Saved entries →
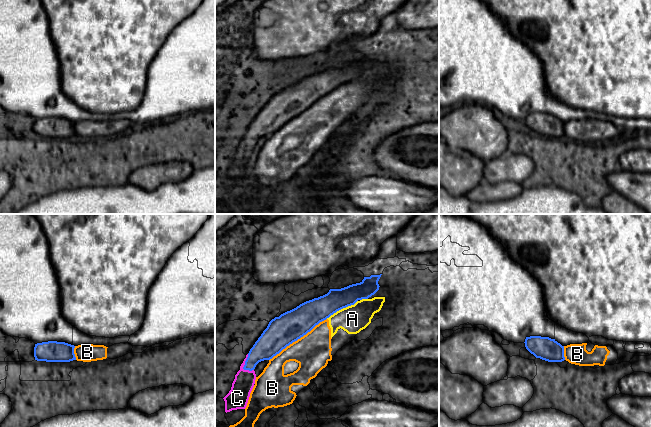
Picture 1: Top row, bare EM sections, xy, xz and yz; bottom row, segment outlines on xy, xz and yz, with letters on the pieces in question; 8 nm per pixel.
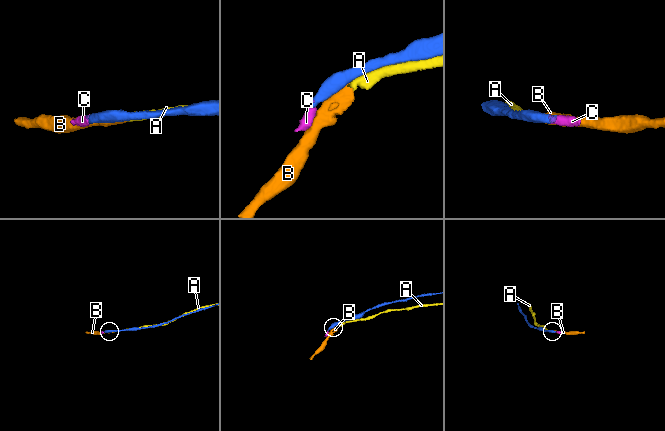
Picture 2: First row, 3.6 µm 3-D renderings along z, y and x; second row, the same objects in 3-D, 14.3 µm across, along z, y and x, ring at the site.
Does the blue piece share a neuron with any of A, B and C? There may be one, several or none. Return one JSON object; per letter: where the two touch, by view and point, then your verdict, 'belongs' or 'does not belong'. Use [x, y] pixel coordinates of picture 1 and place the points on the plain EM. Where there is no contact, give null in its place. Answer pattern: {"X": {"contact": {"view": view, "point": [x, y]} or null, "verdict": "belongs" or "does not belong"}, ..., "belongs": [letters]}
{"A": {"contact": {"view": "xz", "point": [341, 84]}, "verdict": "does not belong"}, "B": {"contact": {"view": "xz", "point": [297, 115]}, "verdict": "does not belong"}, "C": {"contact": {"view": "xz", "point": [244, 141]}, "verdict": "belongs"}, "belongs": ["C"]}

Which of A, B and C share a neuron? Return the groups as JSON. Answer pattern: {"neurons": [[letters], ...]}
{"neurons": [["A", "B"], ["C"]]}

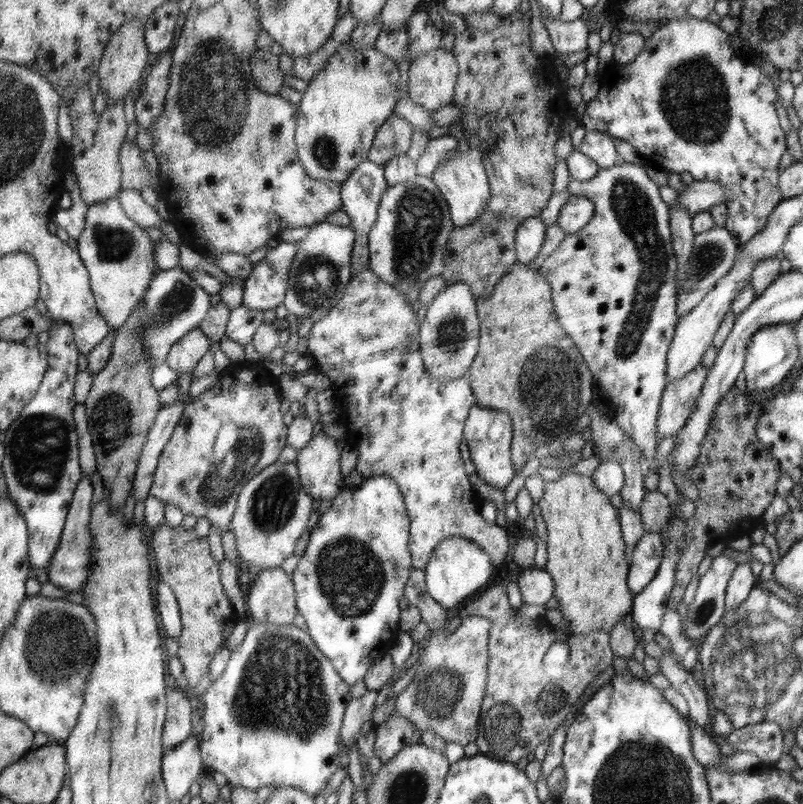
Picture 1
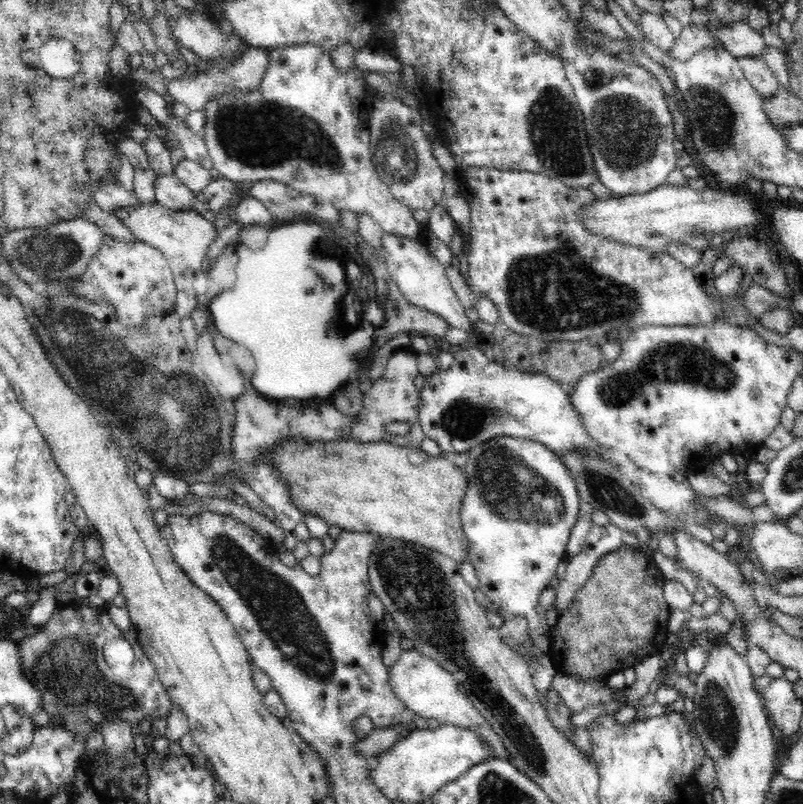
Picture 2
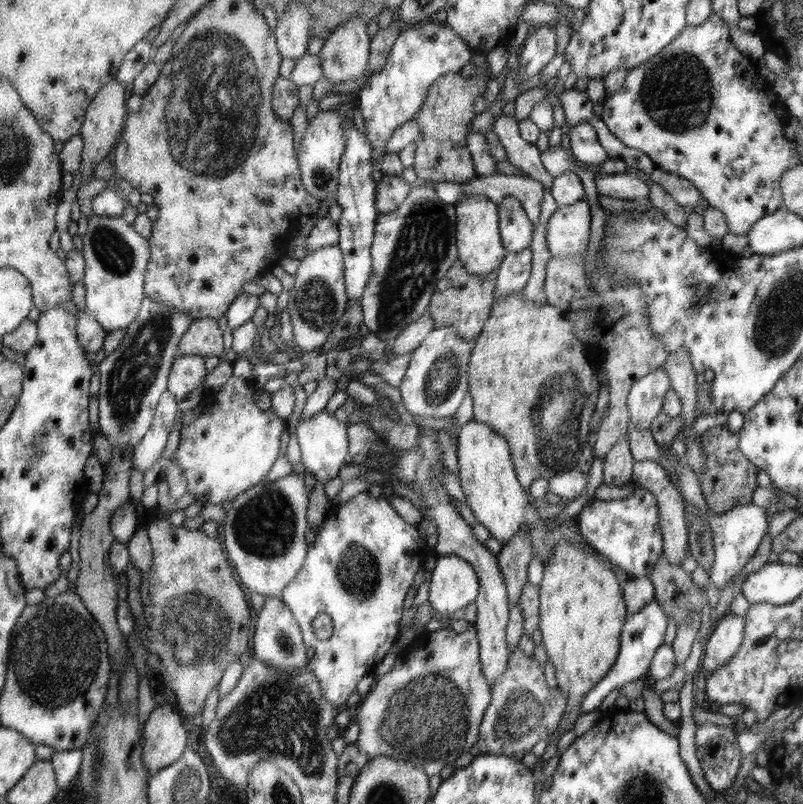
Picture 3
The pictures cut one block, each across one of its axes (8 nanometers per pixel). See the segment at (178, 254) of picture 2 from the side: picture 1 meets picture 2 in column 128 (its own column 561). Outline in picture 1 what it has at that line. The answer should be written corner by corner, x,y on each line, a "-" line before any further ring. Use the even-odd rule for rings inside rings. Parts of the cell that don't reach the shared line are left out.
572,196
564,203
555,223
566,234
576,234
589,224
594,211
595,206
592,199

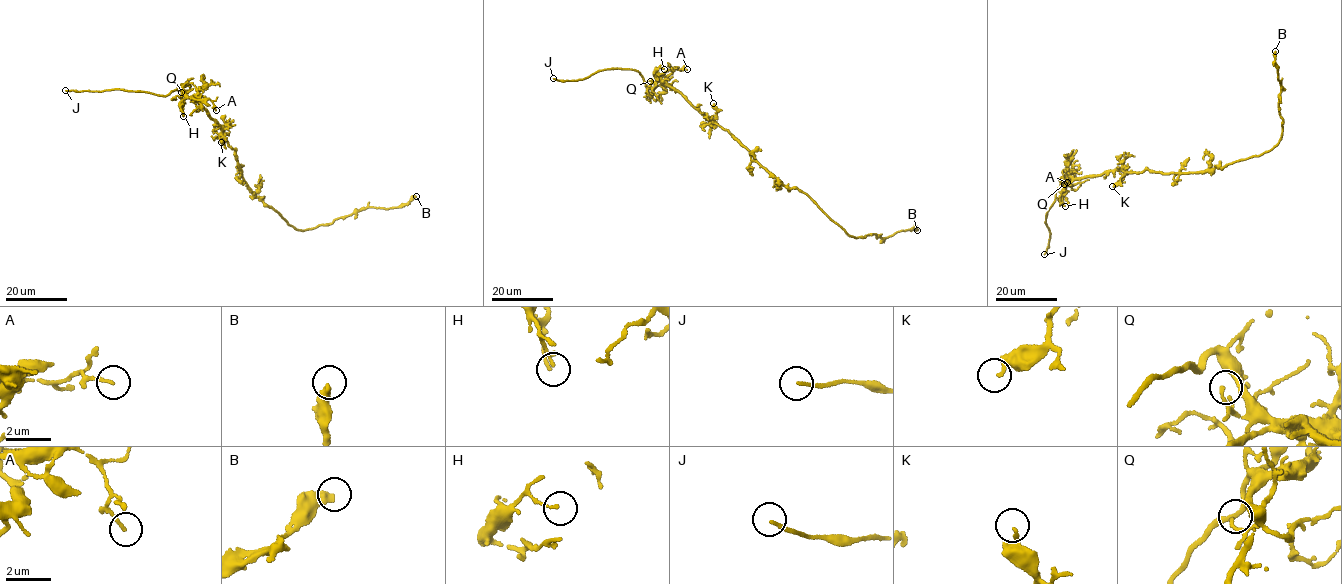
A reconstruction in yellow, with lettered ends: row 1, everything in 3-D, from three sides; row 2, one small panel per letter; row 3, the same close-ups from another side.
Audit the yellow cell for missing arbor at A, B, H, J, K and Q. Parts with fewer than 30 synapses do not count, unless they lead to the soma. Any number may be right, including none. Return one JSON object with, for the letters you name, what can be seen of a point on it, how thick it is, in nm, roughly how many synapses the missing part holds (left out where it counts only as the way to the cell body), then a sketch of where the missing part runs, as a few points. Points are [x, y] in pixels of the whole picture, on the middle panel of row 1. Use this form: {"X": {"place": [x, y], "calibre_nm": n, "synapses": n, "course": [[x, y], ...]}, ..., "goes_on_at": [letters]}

Try it → Each line between the one holding "The pictures cut" and the one holding "A reconstruction in", inclusive, should be copied exactly as it appears above, and pictures should be omitted.

Response box →
The pictures cut one block, each across one of its axes (8 nanometers per pixel). See the segment at (178, 254) of picture 2 from the side: picture 1 meets picture 2 in column 128 (its own column 561). Outline in picture 1 what it has at that line. The answer should be written corner by corner, x,y on each line, a "-" line before any further ring. Use the even-odd rule for rings inside rings. Parts of the cell that don't reach the shared line are left out.
572,196
564,203
555,223
566,234
576,234
589,224
594,211
595,206
592,199

A reconstruction in yellow, with lettered ends: row 1, everything in 3-D, from three sides; row 2, one small panel per letter; row 3, the same close-ups from another side.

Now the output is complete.